Difficult Co-Workers

In every moment of our life, we have the option to choose how we perceive our experience. It’s easy to believe that what is occurring in our life shouldn’t have happened that way the things have gone wrong and that things should have gone differently. The problem with that thinking is that we become so wed to it and so invested in it that we believe it is the truth of our experience. We believe that what is happening to us in our world is bad and negative.

I recently worked with a client who was challenged by two women that she was working with. She believed that these women were the source of her unhappiness. She believed that they were the reasons she needed to leave her job. She believed that her job was not going the way she had wanted it to go. She was so invested in these beliefs and in the mentality that made her the victim and them the villain that she could not see her way out.

Through coaching, I worked with her to try and show her that all of these thoughts and beliefs were nothing more than choices and opinions in her head. Her opinions were not true for anyone unless she chose to make them true. And she was invested in making them true for herself. When I challenged her to think differently about her experience I was met with strong defensiveness. Immediately, she challenged me and asked if I was trying to get her to think pretty thoughts about these bad experiences in her life. Those of you that work with me know that my goal is never to shift you to prettier thoughts; my goal is simply to open up your awareness to the possibility that there are other ways of thinking about things  — that there may be more than one “truth” about a given situation.

There is never just one truth. There are multiple truths that can coexist at the same time.

For her, I needed first to get her to a place of neutrality where she could recognize that her perceptions of the experience were just that: choices. Her perceptions. Her opinions. And she could change them to something else.

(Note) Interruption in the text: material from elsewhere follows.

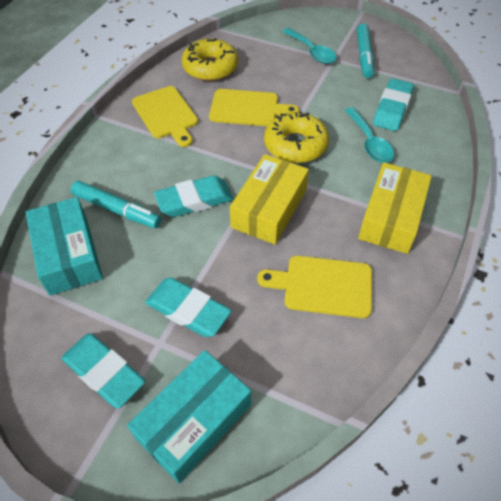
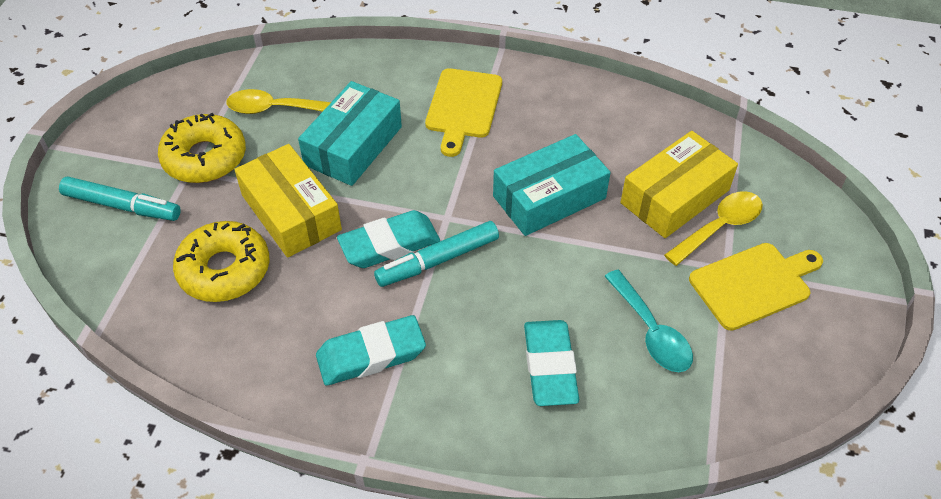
turquoise eraser: 4 -> 3
turquoise spoon: 2 -> 1
yellow cutting board: 3 -> 2
yellow spoon: 0 -> 2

It didn’t mean that she needed to shift to something happier. We can always choose to live with those negative perceptions and interpretations of our life. But the power there comes from our choosing to feel negatively about those experiences and to think negatively about those experiences. My goal in teaching my clients to work through these challenges is to see that they are in fact making a choice. No experience is inherently negative. No fact of our life is inherently bad. We choose to make it bad. We choose to make it negative.

My goal in working with these clients is just to break loose that death grip that we have on our negative perceptions of reality and to open their eyes to that negativity bias and to be open to the possibility that there is always more than one truth available to us.

It doesn’t mean shifting from believing that our boss is the devil Incarnate to believing that he’s a saint. What it simply means is instead of living in the mind space where we always see our boss as a horrible human being and treating it as a hard fact, we shift to a mental space where we can see that he is there to teach us something about ourselves about our journey. For my client, what I wanted her to see was that she was choosing to be negative and to believe that this situation she found herself in was inherently negative. That was just a choice and she had complete authority to choose something different. She could choose instead to believe that this was part of her path. That it was time for a change. That truth could be equally as true as her belief that this was a bad outcome of her dreams. The choice was ultimately hers and each choice would dramatically impact how she showed up and experienced her time at that workplace.

Through my coaching programs, I help my clients to take complete authority over their life experiences. To take ownership of every emotion they experience and to consciously CHOOSE how they want to feel and what they want to believe about their lives.

“You see persons and things not as they are but as YOU are.”

What does your perception have to teach you about yourself?